Centralizing data before it’s managed has its advantages. The main benefit is that there’s only one place the enterprise has to build and maintain the processes for cleansing, unduplicating, transforming and structuring data. Of course, this approach is based on the assumption that most of the data business users consume will be sourced from this data management hub. But these days business users have access to an abundance of alternative data sources, both within and outside of the enterprise.
How managing data where it lives can help with governance, quality and more
The alternative to moving data to a data management hub for processing involves building services around where the data lives (e.g., in-cloud, in-database, in-memory, in-stream). In the past, this raised legitimate concerns about application silos being created because of tightly coupling the data with the data management processes built around it. But over the last decade the data management software industry has largely shifted its paradigm to a service-oriented, build-it-once-reuse-it-everywhere delivery and deployment model for data management processes. Creating data management processes once and reusing them gives the enterprise a standard, repeatable method for managing data.
When data does not have to be moved before it's managed, the data continues to be available at the same place consumers are accustomed to accessing it. This not only makes improved data more accessible to business users – it also eliminates the overhead of training them on how to use new applications and interfaces. Another fundamental issue with moving data to another location to perform data management tasks is the disconnect it creates between sourced data and managed data. And since governance and management go hand in hand, it also creates a disconnect between sourced and governed data.
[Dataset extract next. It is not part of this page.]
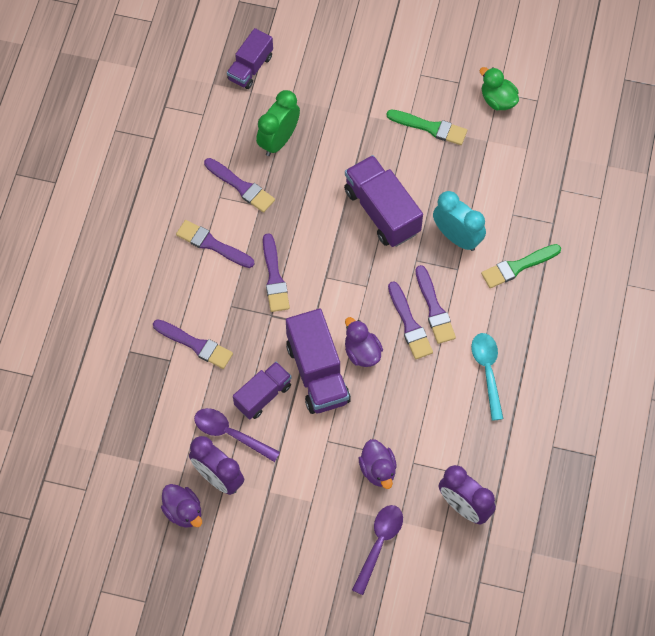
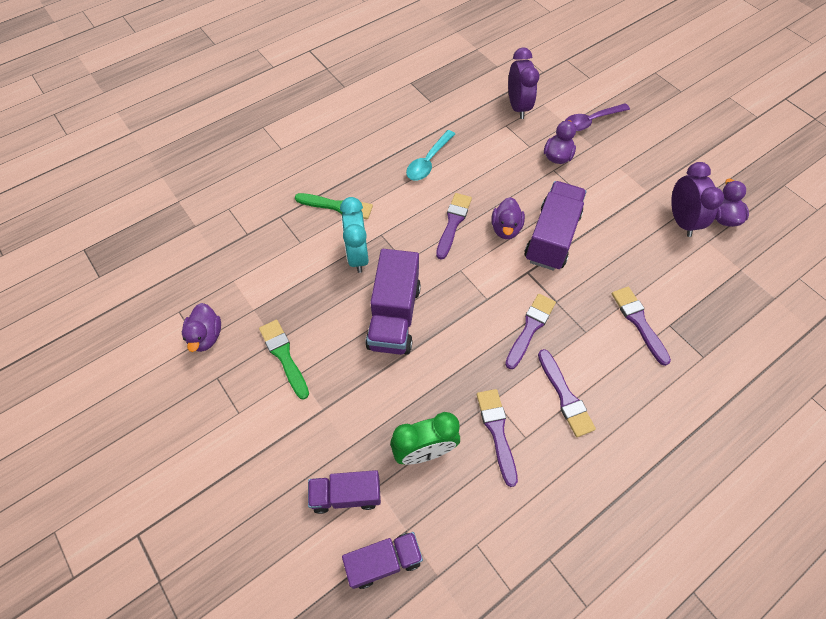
camera: 140 degrees left, 5 degrees down
purple spoon [194,408,280,462] -> none
purple truck [233,362,292,419] -> purple truck moved to [308,470,381,514]
purple brush [416,265,456,344] -> none
green duck [480,67,519,110] -> purple duck [182,303,221,352]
When data stays put, minimizing the number of places where it must be managed and governed, it becomes easier to enact and enforce data governance policies and procedures. Key data governance issues like establishing and sustaining the right level of data quality, privacy and security are often a necessary disruption to daily business activities. But data governance becomes less disruptive when governance happens at home, so to speak – that is, when governance works where data lives. The bottom line: Managing data where it lives with in-data processing minimizes data movement, improves data quality and sustains data governance.